Scarlett is a fan of Napoleon Hill and his simple but profound wisdom about success. One particular quote that we both like:

"Success requires no apologies,
failure permits no alibis."

While he was being all wise and quotable, Mr. Hill said:

"Whatever the mind of man
can conceive and believe,
it can achieve."

What goes without saying is that before conceiving and believing become achieving, you have to get off your ass and work for it. Not sit back and wait for the muse to strike. Not wish for some deity-granted gift of natural talent. Not make excuses for why you haven't done it yet. Take responsibility for your own success or failure. Put your nose to the grindstone and make it happen. If you choose not to, then don't downplay the hard work put in by those who do make it happen. If you want it, go get it.

Or, as another wise man once said...
Let's look at it another way.

Say you've run a marathon. You trained. You ran. You endured aching muscles and the threat of shin splints, ran even when you didn't feel like it, kept running when you hurt in places you didn't know you had, and on the day of the marathon, you crossed the finish line.

And while you're pouring ice cold water over your sweaty hair and catching your breath, still dizzy from endorphins while the reality that you did it hasn't even sunk in yet, I come sauntering up to you. Hands in my pockets, not a single ache or twinge because all I've done is sit on the sidelines, and I say to you...

"Wow, you must have a lot of talent."

I wouldn't blame you, in that moment, if you hurled that half-empty water bottle at my head.

Again, it's not that talent doesn't exist. Some people are gifted athletes, painters, writers, or what have you. But talent is only the tip of the iceberg. Without perseverance, humility, a thick skin, desire, and discipline, talent is meaningless and useless.

So there's my rant. If you wish to succeed...then succeed.


  1. That whole attitude of "It's all right for you because..." irks me no end and it's one of my biggest challenges, not letting my anger boil over so much that it cuts into my writing time.

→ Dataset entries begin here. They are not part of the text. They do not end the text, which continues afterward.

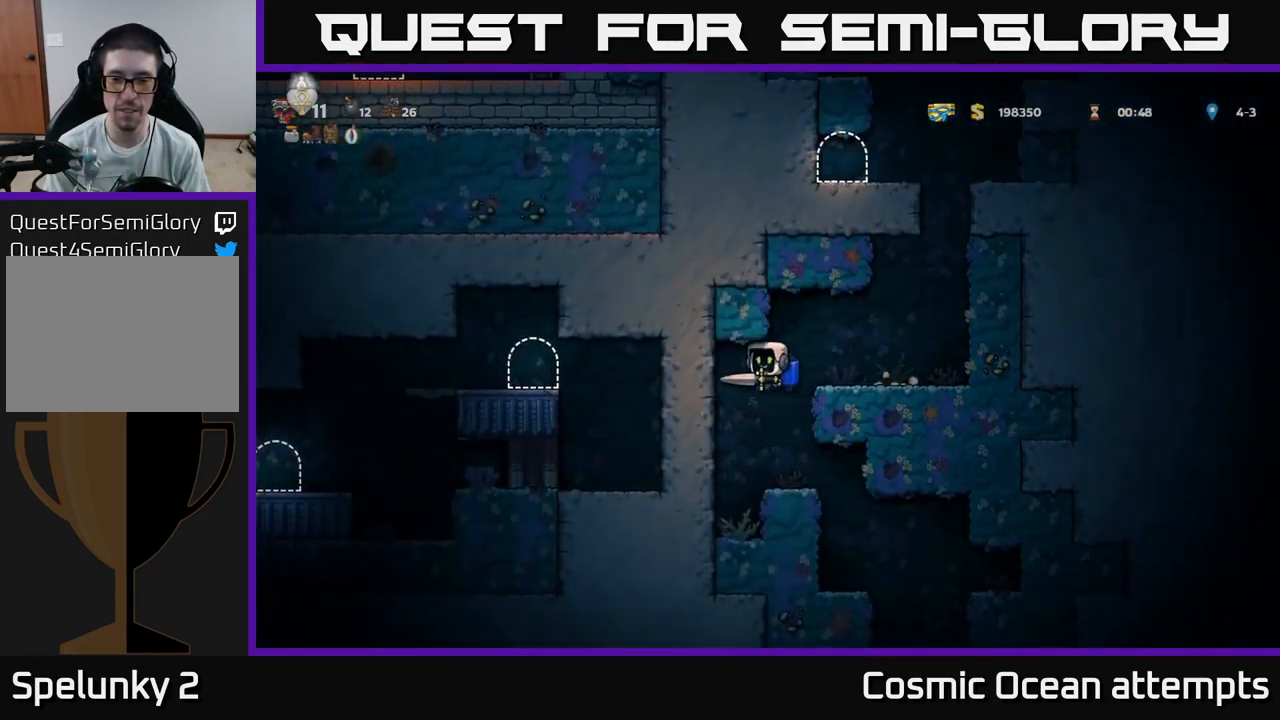
{"buttons": [], "left_stick": "center", "right_stick": "center", "events": [[17, "DPAD_LEFT", "up"], [67, "DPAD_RIGHT", "down"], [467, "DPAD_RIGHT", "up"]]}
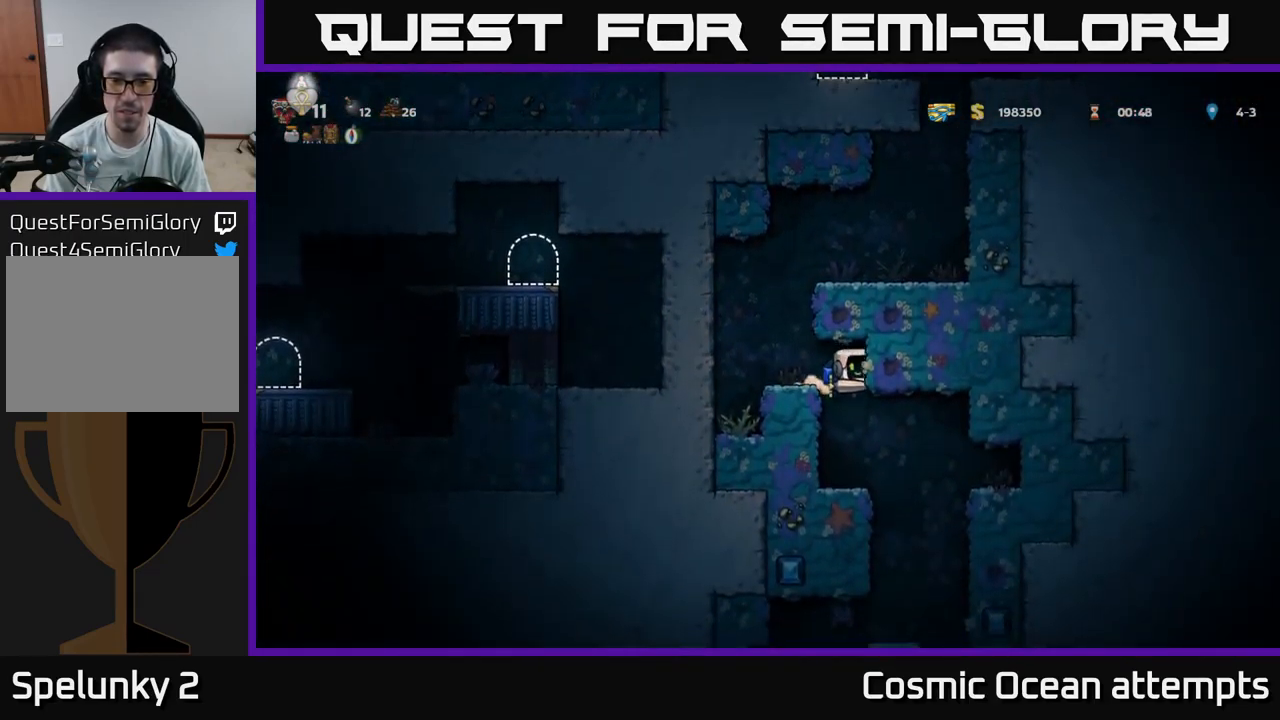
{"buttons": [], "left_stick": "center", "right_stick": "center", "events": [[34, "DPAD_LEFT", "down"], [100, "DPAD_LEFT", "up"], [284, "DPAD_RIGHT", "down"], [484, "DPAD_RIGHT", "up"]]}
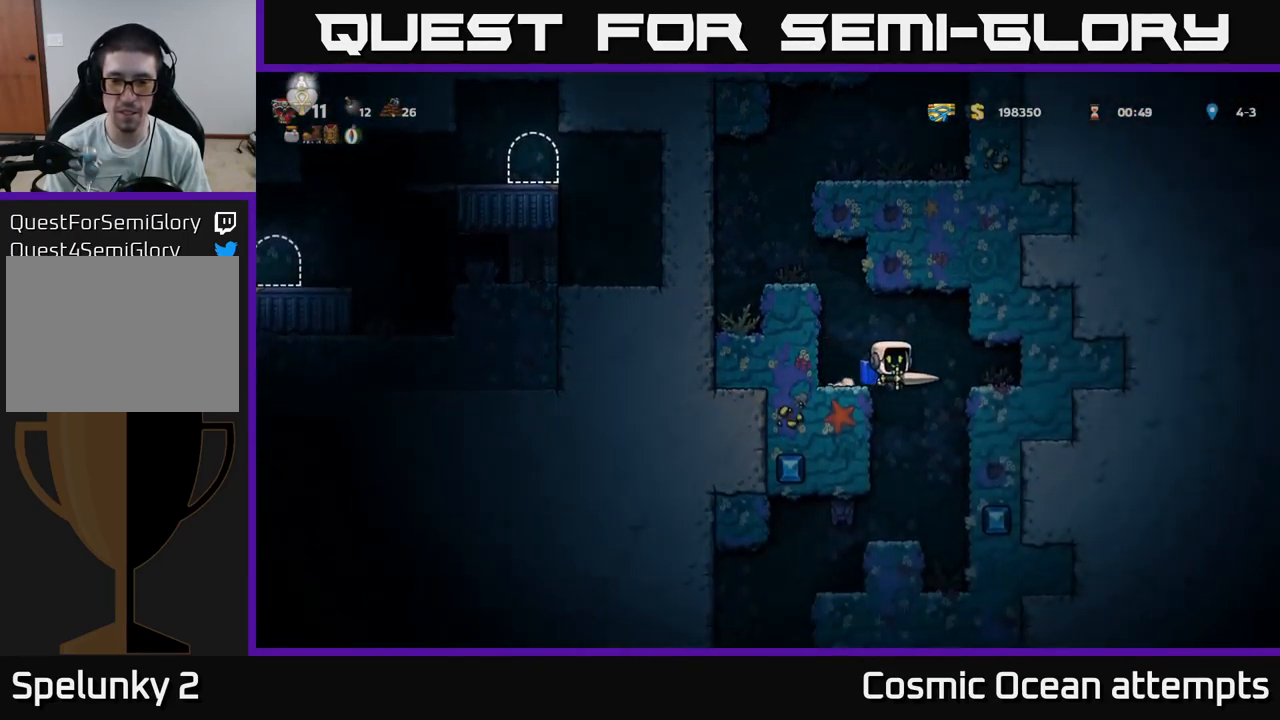
{"buttons": [], "left_stick": "center", "right_stick": "center", "events": [[184, "DPAD_LEFT", "down"], [234, "X", "down"], [250, "DPAD_LEFT", "up"], [367, "X", "up"]]}
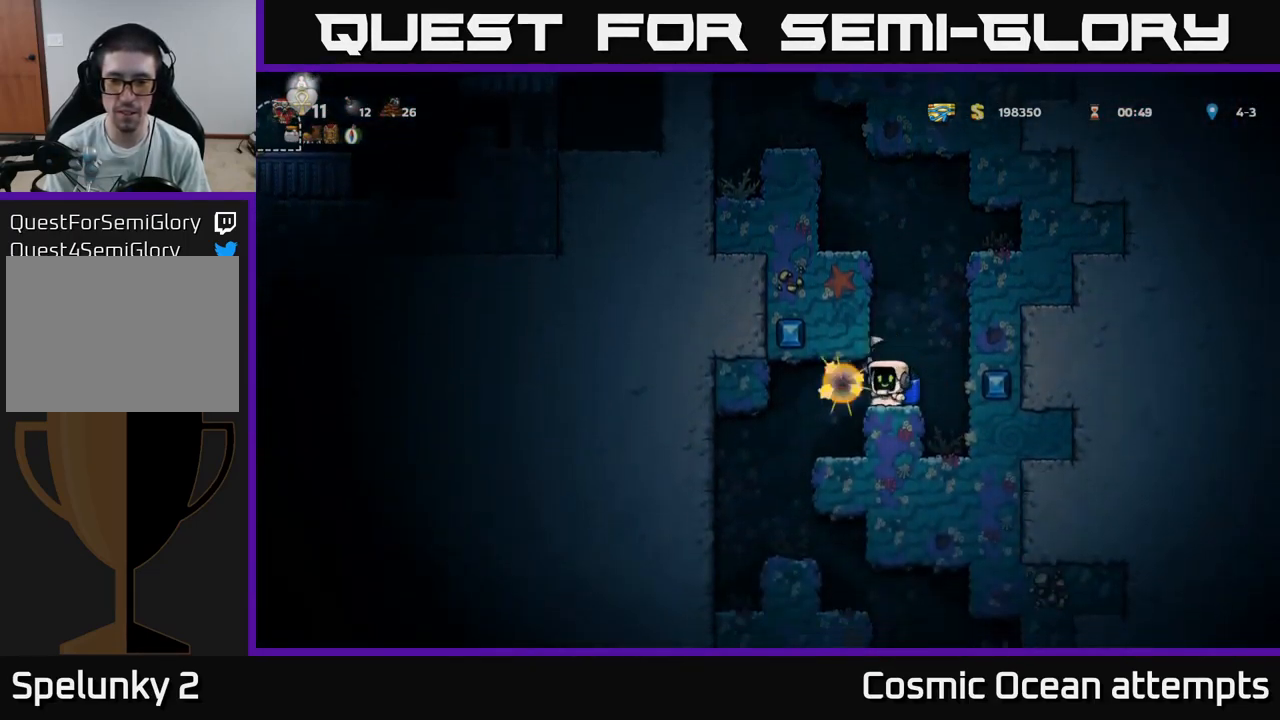
{"buttons": [], "left_stick": "center", "right_stick": "center", "events": [[167, "DPAD_LEFT", "down"], [484, "DPAD_LEFT", "up"]]}
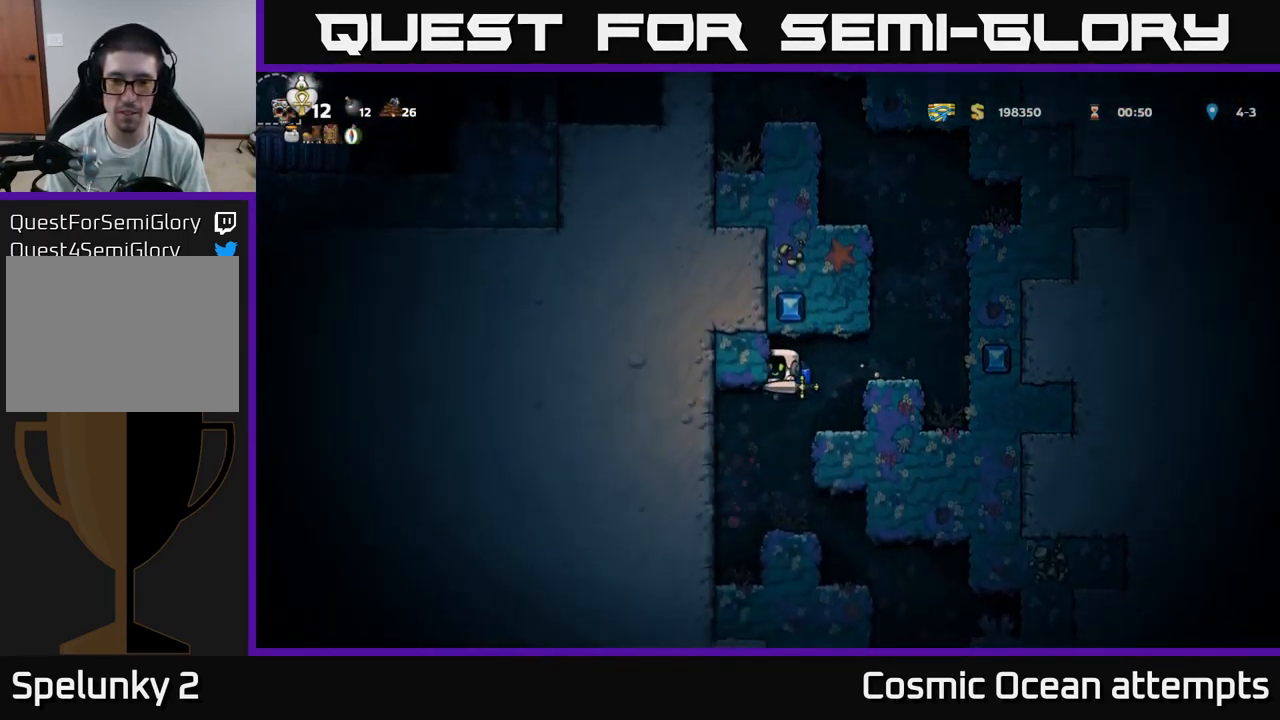
{"buttons": [], "left_stick": "center", "right_stick": "center", "events": [[167, "DPAD_LEFT", "down"], [317, "DPAD_LEFT", "up"]]}
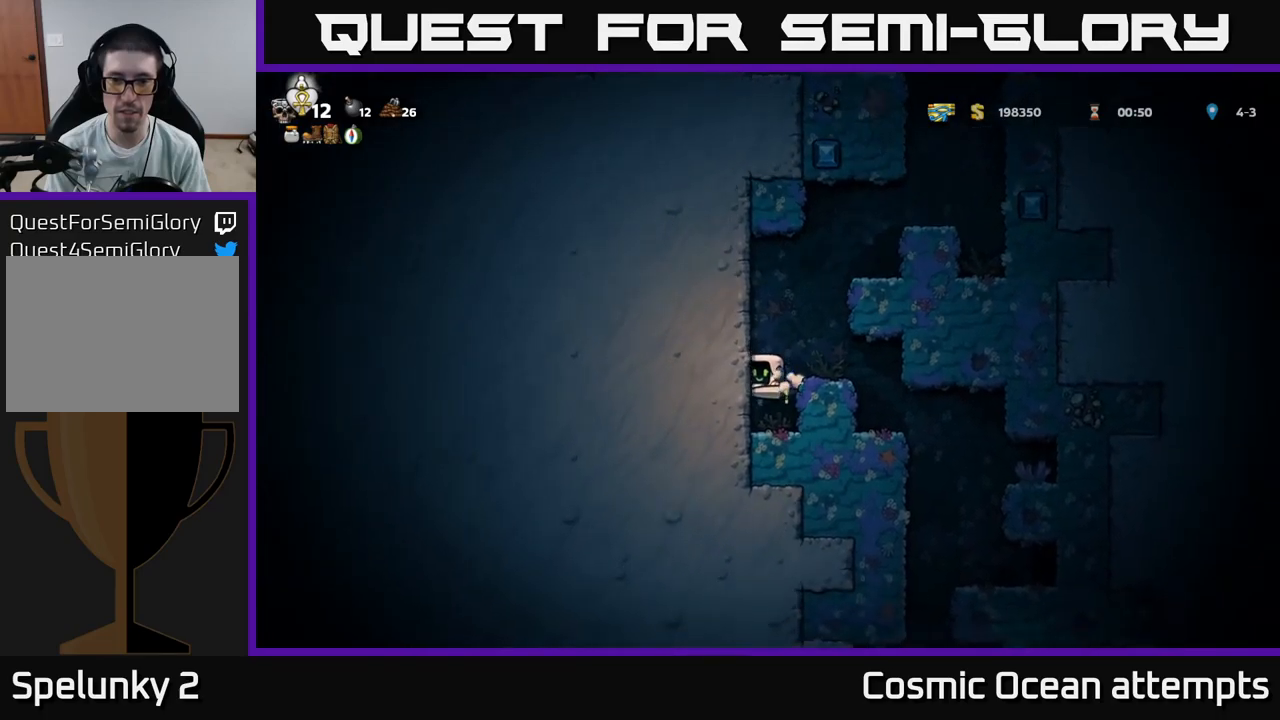
{"buttons": ["DPAD_RIGHT"], "left_stick": "center", "right_stick": "center", "events": [[183, "A", "down"], [250, "DPAD_RIGHT", "down"], [350, "A", "up"]]}
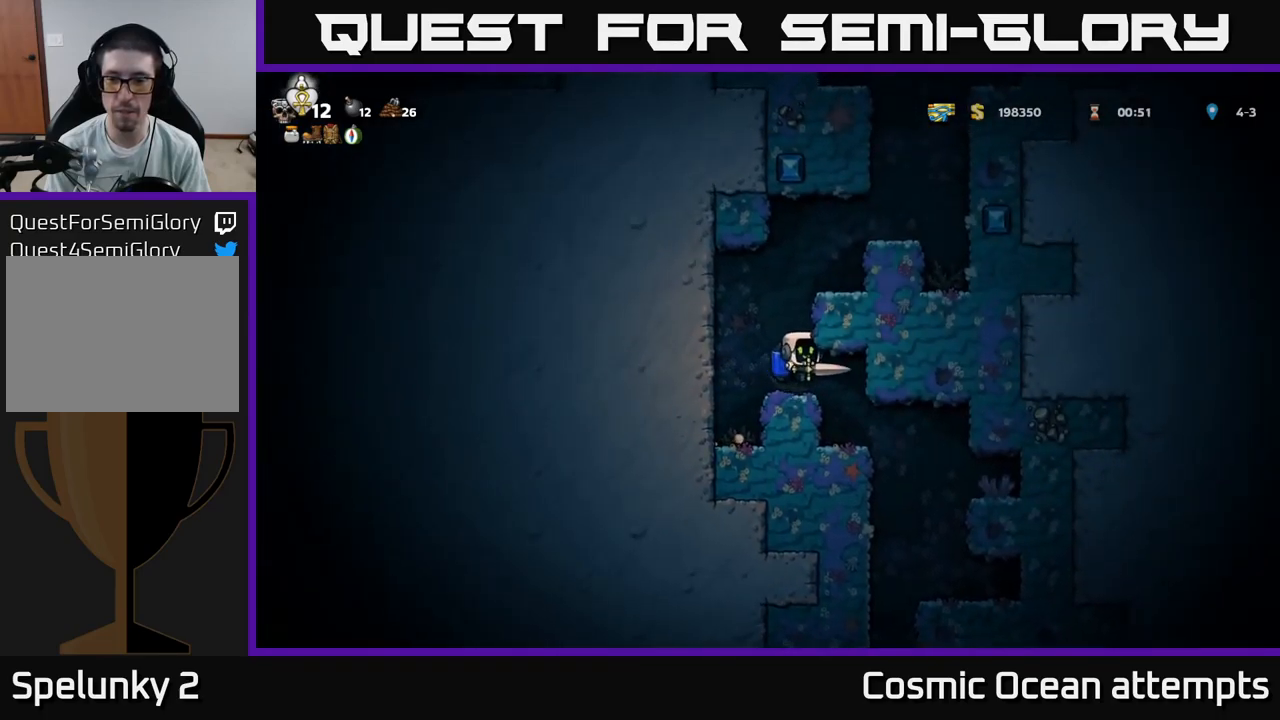
{"buttons": ["DPAD_RIGHT"], "left_stick": "center", "right_stick": "center", "events": [[67, "DPAD_RIGHT", "up"], [317, "DPAD_RIGHT", "down"]]}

    There will always be people who make excuses though, and it's damn hard not to let such a patronising attitude keep me awake at night.

    I've had minor success in the past few months, and I'll keep climbing, but when someone comes along and says, "You have a gift," I want to bean them in the face.

    Fuck that attitude to hell.

    No-one handed me my life on a plate. I worked damn hard for it and anyone who says differently might be jealous of my success, but more than that - they're in denial about what it takes to get where I am. They don't want to admit that it's not down to my natural talent, ergo it was easy for me.

    I wasn't born talented. I was born desirous. And I - I - did something about it. The one who created me was me, not some nebulous, capricious talent-fairy, dishing out spoonfuls of Golden Prose.

    I resent people who put the emphasis on natural talent rather than sheer hard work. One who makes such an allegation insults every minute I've spent on the craft, every penny I've spent on books, classes, computer equipment, stationery...every rejection, every bruise inflicted on my ego.

    They also diminish the credit I deserve for that glorious moment when I read "We would like to offer you a contract..."

    That wasn't down to a 'gift'.

    A gift is something you're given. Skill is something you work for. Publication contracts are rewards you earn.

    Fuck anyone who says different. Fuck them to a lifetime in Unpublished Hell, with demons of insecurity to haunt their every waking moment.

    And I will not hear their screams of torment, for my laughter as I dance along my own path will drown them out.

  2. yeah, I've always really disliked the idea that talent is the deciding factor. I'm not even certain "talent" really exists. I'm pretty sure it's all desire and drive to improve yourself.